## Task directions
Print the listing below again, exactly. Skip the pictures.

## Data supplied
>>>>
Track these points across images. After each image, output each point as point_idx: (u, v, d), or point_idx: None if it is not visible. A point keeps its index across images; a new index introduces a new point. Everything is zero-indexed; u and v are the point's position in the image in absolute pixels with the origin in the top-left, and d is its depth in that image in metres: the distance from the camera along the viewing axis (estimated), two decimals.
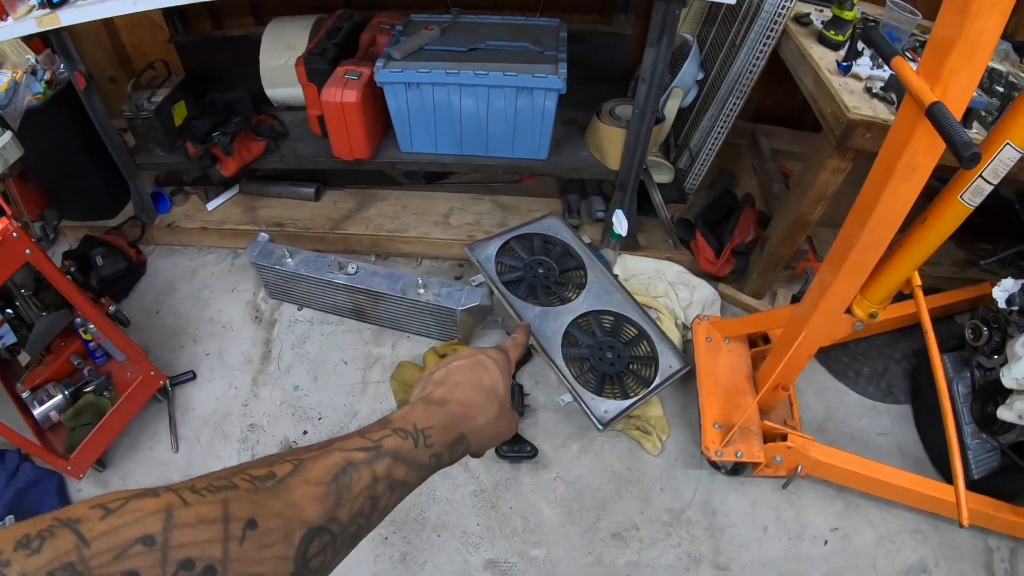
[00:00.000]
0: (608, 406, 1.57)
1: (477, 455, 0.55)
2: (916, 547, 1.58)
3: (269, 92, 2.09)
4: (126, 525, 0.27)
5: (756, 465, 1.56)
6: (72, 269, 1.94)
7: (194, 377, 1.80)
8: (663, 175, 2.15)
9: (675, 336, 1.83)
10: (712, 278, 2.04)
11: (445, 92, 1.80)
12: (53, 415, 1.62)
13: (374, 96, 1.85)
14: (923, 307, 1.28)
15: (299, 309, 1.98)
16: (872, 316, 1.31)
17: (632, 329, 1.77)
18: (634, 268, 2.03)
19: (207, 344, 1.89)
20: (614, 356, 1.68)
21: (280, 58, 2.01)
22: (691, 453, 1.69)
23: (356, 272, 1.80)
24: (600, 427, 1.52)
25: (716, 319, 1.80)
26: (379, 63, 1.76)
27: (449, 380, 0.54)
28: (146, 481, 1.62)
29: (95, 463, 1.60)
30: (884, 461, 1.73)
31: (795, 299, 2.02)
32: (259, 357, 1.86)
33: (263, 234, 1.90)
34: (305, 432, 1.70)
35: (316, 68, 1.85)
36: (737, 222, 1.98)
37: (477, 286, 1.78)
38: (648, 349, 1.73)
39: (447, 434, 0.49)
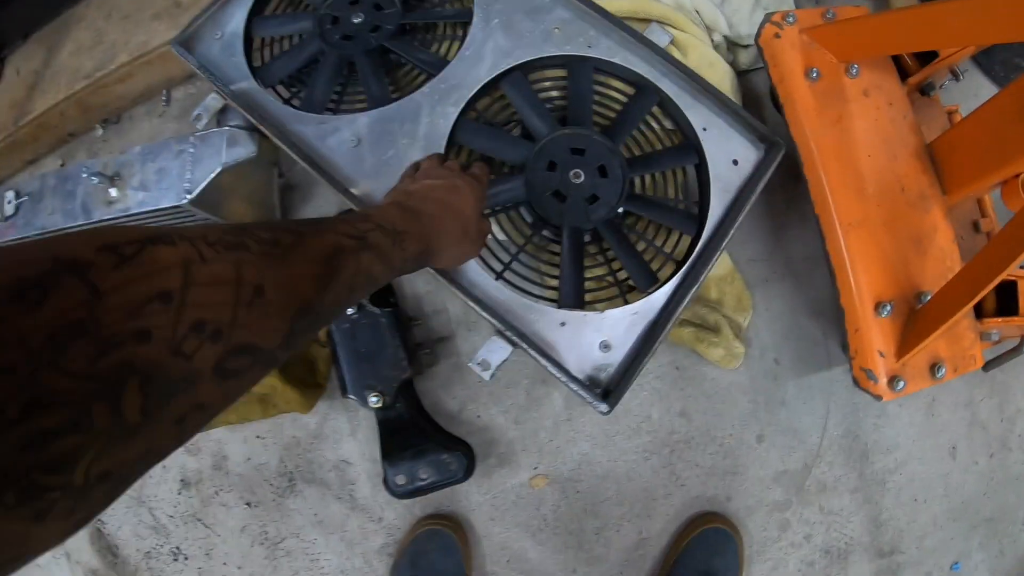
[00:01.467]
0: (607, 327, 0.61)
1: (434, 267, 0.55)
2: None
3: None
4: (145, 277, 0.23)
5: None
6: None
7: None
8: None
9: (722, 73, 0.77)
10: None
11: None
12: None
13: None
14: None
15: None
16: None
17: (614, 89, 0.71)
18: None
19: None
20: (590, 179, 0.65)
21: None
22: (802, 337, 0.77)
23: (17, 208, 0.74)
24: (604, 407, 0.57)
25: (811, 17, 0.72)
26: None
27: (423, 195, 0.52)
28: None
29: None
30: None
31: None
32: None
33: None
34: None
35: None
36: None
37: (221, 129, 0.70)
38: (668, 132, 0.70)
39: (418, 244, 0.46)
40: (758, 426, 0.74)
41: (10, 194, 0.80)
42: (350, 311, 0.71)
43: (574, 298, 0.62)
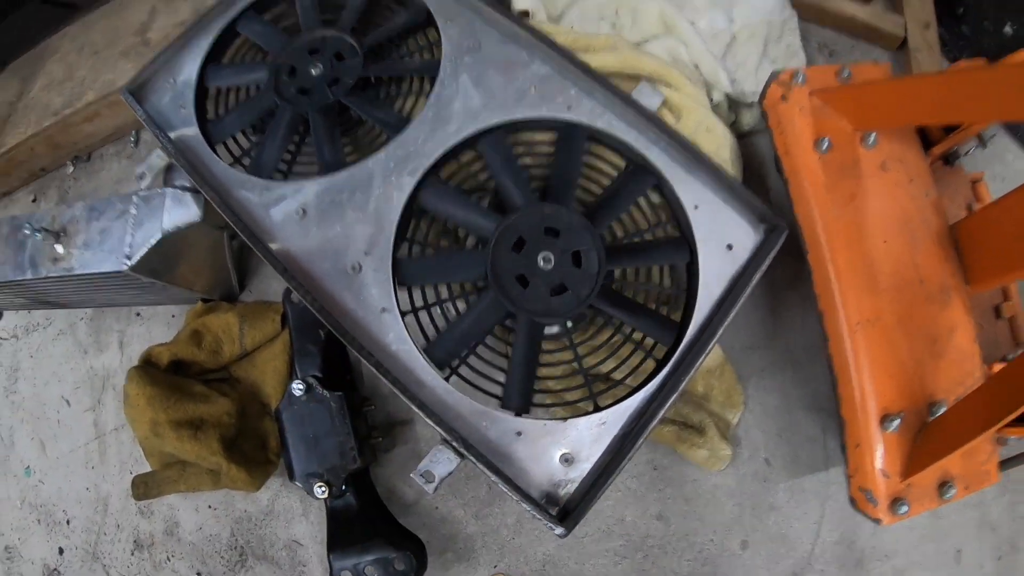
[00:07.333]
0: (571, 438, 0.50)
1: None
2: None
3: None
4: None
5: None
6: None
7: None
8: None
9: (720, 139, 0.65)
10: None
11: None
12: None
13: None
14: None
15: None
16: None
17: (603, 160, 0.60)
18: None
19: None
20: (560, 266, 0.54)
21: None
22: (798, 435, 0.66)
23: None
24: (560, 530, 0.47)
25: (823, 76, 0.60)
26: None
27: None
28: None
29: None
30: None
31: None
32: None
33: None
34: (61, 551, 0.84)
35: None
36: None
37: (164, 191, 0.62)
38: (655, 207, 0.59)
39: None
40: (743, 532, 0.63)
41: None
42: (298, 392, 0.61)
43: (519, 400, 0.51)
<<<<
## Answer to the exercise
Track these points across images. After each image, output each point as point_idx: (u, v, d), or point_idx: None if it is not visible. A point keeps its index across images; a new index introduces a new point. Everything is zero-indexed; u and v are the point's position in the image in absolute pixels with the origin in the top-left, and d is its depth in that image in metres: the distance from the camera along the viewing axis (estimated), two decimals.
[00:00.000]
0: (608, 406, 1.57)
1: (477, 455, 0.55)
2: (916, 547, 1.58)
3: (269, 92, 2.09)
4: (126, 525, 0.27)
5: (756, 465, 1.56)
6: (72, 269, 1.94)
7: (194, 377, 1.80)
8: (663, 175, 2.15)
9: (675, 336, 1.83)
10: (712, 278, 2.04)
11: (445, 92, 1.80)
12: (53, 415, 1.62)
13: (374, 96, 1.85)
14: (923, 307, 1.28)
15: (299, 309, 1.98)
16: (872, 316, 1.31)
17: (632, 329, 1.77)
18: (634, 268, 2.03)
19: (207, 344, 1.89)
20: (614, 356, 1.68)
21: (280, 58, 2.01)
22: (691, 453, 1.69)
23: (356, 272, 1.80)
24: (600, 427, 1.52)
25: (716, 319, 1.80)
26: (379, 63, 1.76)
27: (449, 380, 0.54)
28: (146, 481, 1.62)
29: (95, 463, 1.60)
30: (884, 461, 1.73)
31: (795, 299, 2.02)
32: (259, 357, 1.86)
33: (263, 234, 1.90)
34: (305, 432, 1.70)
35: (316, 68, 1.85)
36: (737, 222, 1.98)
37: (477, 286, 1.78)
38: (648, 349, 1.73)
39: (447, 434, 0.49)
[00:01.467]
0: (607, 327, 0.61)
1: (434, 267, 0.55)
2: None
3: None
4: (145, 277, 0.23)
5: None
6: None
7: None
8: None
9: (722, 73, 0.77)
10: None
11: None
12: None
13: None
14: None
15: None
16: None
17: (614, 89, 0.71)
18: None
19: None
20: (590, 179, 0.65)
21: None
22: (802, 337, 0.77)
23: (17, 208, 0.74)
24: (604, 407, 0.57)
25: (811, 17, 0.72)
26: None
27: (423, 195, 0.52)
28: None
29: None
30: None
31: None
32: None
33: None
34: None
35: None
36: None
37: (221, 129, 0.70)
38: (668, 132, 0.70)
39: (418, 244, 0.46)
40: (758, 426, 0.74)
41: (10, 194, 0.80)
42: (350, 311, 0.71)
43: (574, 298, 0.62)
[00:07.333]
0: (571, 438, 0.50)
1: None
2: None
3: None
4: None
5: None
6: None
7: None
8: None
9: (720, 139, 0.65)
10: None
11: None
12: None
13: None
14: None
15: None
16: None
17: (603, 160, 0.60)
18: None
19: None
20: (560, 266, 0.54)
21: None
22: (798, 435, 0.66)
23: None
24: (560, 530, 0.47)
25: (823, 76, 0.60)
26: None
27: None
28: None
29: None
30: None
31: None
32: None
33: None
34: (61, 551, 0.84)
35: None
36: None
37: (164, 191, 0.62)
38: (655, 207, 0.59)
39: None
40: (743, 532, 0.63)
41: None
42: (298, 392, 0.61)
43: (519, 400, 0.51)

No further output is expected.